=== PASSAGE ===

Consolidation will happen eventually, of course, through the brute force of attrition as campaigns fail.  Will it happen quickly enough to put Romney at a disadvantage?  Romney has a solid polling lead in the 40s in New Hampshire, and should sail through that test unscathed, making him the first non-incumbent Republican to win both Iowa and New Hampshire in decades.  Newt Gingrich leads in South Carolina polling, but the latest numbers are from three weeks ago, before his fall to fourth place in Iowa.  If Perry, Gingrich, and Santorum split the conservative vote in South Carolina, Romney could find victory in the 25 percent range – and then make an appeal to Florida voters for the intervening ten days to end the nomination race in January and focus money and effort on beating Barack Obama instead.

===

TASKS TO PERFORM
1 – In the passage on the Republican nomination race, where does Newt Gingrich lead in polling?
2 – Pick up the passage on the Republican nomination race after its final sentence and carry it forward with a few more sentences.

=== EXTRACTED ENTRIES ===

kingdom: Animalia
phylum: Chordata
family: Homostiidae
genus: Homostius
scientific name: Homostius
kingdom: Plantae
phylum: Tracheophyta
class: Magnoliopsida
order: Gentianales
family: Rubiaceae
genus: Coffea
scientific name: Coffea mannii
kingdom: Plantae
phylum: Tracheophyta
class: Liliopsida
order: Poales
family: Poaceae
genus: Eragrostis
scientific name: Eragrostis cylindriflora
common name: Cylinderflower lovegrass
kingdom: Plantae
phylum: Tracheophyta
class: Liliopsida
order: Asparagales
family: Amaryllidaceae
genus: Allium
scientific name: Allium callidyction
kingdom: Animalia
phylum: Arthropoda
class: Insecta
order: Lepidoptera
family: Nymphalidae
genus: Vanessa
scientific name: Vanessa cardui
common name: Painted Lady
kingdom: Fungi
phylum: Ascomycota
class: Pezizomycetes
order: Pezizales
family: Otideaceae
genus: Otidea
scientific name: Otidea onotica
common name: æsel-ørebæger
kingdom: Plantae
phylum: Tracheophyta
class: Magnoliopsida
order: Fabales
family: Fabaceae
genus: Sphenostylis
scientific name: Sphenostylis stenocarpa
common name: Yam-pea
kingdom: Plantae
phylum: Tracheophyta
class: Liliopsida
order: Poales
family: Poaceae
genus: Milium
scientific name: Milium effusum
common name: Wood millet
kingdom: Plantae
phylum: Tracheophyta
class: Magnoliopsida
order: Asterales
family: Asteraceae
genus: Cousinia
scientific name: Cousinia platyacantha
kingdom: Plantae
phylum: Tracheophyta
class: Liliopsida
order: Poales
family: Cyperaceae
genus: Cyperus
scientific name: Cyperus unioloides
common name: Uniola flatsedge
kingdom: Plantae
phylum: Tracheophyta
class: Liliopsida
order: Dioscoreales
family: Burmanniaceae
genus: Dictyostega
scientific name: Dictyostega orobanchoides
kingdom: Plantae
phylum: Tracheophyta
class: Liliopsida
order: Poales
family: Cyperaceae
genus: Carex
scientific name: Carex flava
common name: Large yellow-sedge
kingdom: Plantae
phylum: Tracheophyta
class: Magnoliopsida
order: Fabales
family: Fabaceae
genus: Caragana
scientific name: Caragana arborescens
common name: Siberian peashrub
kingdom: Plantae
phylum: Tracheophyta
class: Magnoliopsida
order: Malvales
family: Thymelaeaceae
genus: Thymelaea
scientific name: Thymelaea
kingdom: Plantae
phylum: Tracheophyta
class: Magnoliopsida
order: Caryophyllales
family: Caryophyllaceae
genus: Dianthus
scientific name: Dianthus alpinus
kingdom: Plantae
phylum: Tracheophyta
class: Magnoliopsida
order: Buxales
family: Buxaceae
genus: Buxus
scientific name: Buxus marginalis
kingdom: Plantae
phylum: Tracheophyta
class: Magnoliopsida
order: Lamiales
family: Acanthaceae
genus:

===

RESULTS
1 – South Carolina

2 –
Gingrich understands this game plan.  Yesterday, he told conservative talk-show host Laura Ingraham that he would team up with Santorum to defeat Romney, if Santorum wanted to build a no-Mitt alliance.  It’s unclear whether Gingrich sees himself or Santorum as the lead candidate in that alliance, but given Gingrich’s legendary ambition, Santorum can reasonably assume that the lead candidate won’t be named Rick.  Between the two of them, though, they will still be at an organizational disadvantage to Romney and Paul, both of whom have spent the last five years pursuing this opportunity.

A three-way race will make it tough for Romney to win with a 25 percent ceiling.  Having four or five candidates changes that calculation, even if it’s just for the next few weeks.  If conservatives don’t find a way to consolidate behind a single candidate, Romney may not need to transcend that ceiling to build enough momentum to win the nomination early.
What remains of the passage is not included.